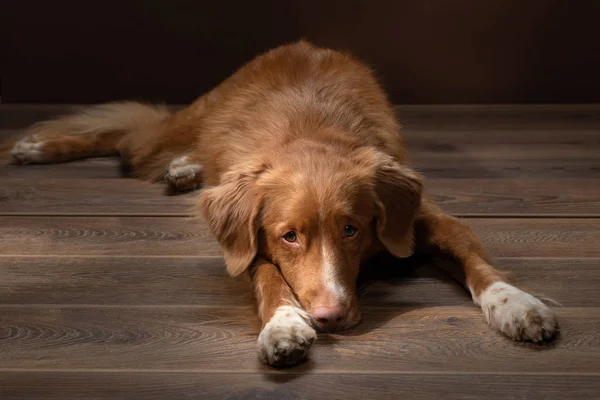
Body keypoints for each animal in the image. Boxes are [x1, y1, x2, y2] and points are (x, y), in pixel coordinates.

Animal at [10, 39, 556, 366]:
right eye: (288, 235)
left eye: (352, 229)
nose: (331, 317)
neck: (311, 136)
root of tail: (297, 47)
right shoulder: (248, 238)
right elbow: (267, 274)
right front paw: (284, 324)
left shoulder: (419, 215)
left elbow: (472, 256)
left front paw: (517, 304)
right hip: (183, 124)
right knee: (127, 132)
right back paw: (37, 147)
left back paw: (183, 169)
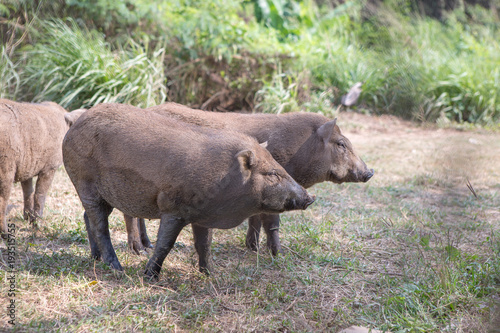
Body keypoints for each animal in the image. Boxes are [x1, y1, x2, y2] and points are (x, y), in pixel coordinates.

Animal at [0, 98, 84, 239]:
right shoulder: (50, 167)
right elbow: (40, 194)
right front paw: (37, 226)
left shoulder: (26, 167)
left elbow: (28, 191)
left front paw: (27, 219)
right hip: (6, 167)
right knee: (3, 200)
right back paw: (7, 235)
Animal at [61, 104, 312, 278]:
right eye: (272, 174)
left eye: (279, 167)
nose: (310, 197)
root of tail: (74, 126)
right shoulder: (173, 208)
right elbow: (165, 244)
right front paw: (149, 276)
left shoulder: (202, 216)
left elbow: (204, 244)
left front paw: (211, 275)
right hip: (84, 182)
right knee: (100, 225)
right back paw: (117, 268)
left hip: (106, 195)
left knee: (88, 217)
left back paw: (95, 257)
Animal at [127, 103, 374, 254]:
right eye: (341, 144)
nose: (370, 172)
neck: (301, 150)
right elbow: (271, 223)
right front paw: (278, 255)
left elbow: (255, 219)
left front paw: (253, 249)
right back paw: (139, 250)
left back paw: (148, 246)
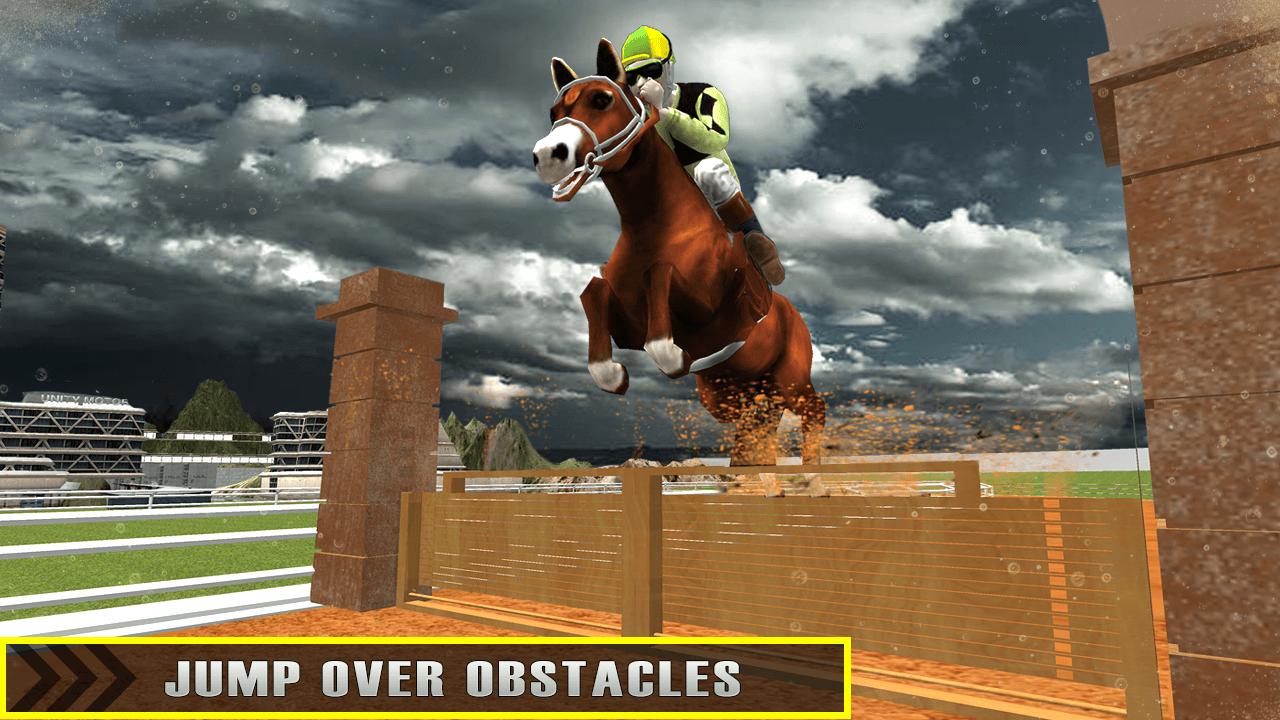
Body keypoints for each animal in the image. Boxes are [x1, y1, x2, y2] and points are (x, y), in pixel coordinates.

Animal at [532, 38, 825, 466]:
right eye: (555, 112)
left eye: (602, 99)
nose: (547, 155)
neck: (653, 225)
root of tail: (797, 317)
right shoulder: (626, 318)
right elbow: (593, 291)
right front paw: (613, 374)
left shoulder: (706, 303)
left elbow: (660, 279)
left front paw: (671, 354)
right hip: (734, 391)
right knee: (756, 427)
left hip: (791, 378)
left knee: (814, 410)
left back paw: (811, 471)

================

From the first line of the records through the line containing "right hip: (183, 124)", please output exactly those lines and nothing more, leaving out the pictures.

Body keypoints for each animal in the image. Boxes are [x1, y1, x2, y2] and points are (x, y), in pixel coordinates.

Animal at [10, 39, 556, 366]:
right eye: (288, 235)
left eye: (352, 229)
nose: (331, 317)
neck: (311, 136)
root of tail: (297, 47)
right shoulder: (248, 238)
right elbow: (267, 274)
right front paw: (284, 324)
left shoulder: (419, 215)
left elbow: (472, 256)
left front paw: (517, 304)
right hip: (183, 124)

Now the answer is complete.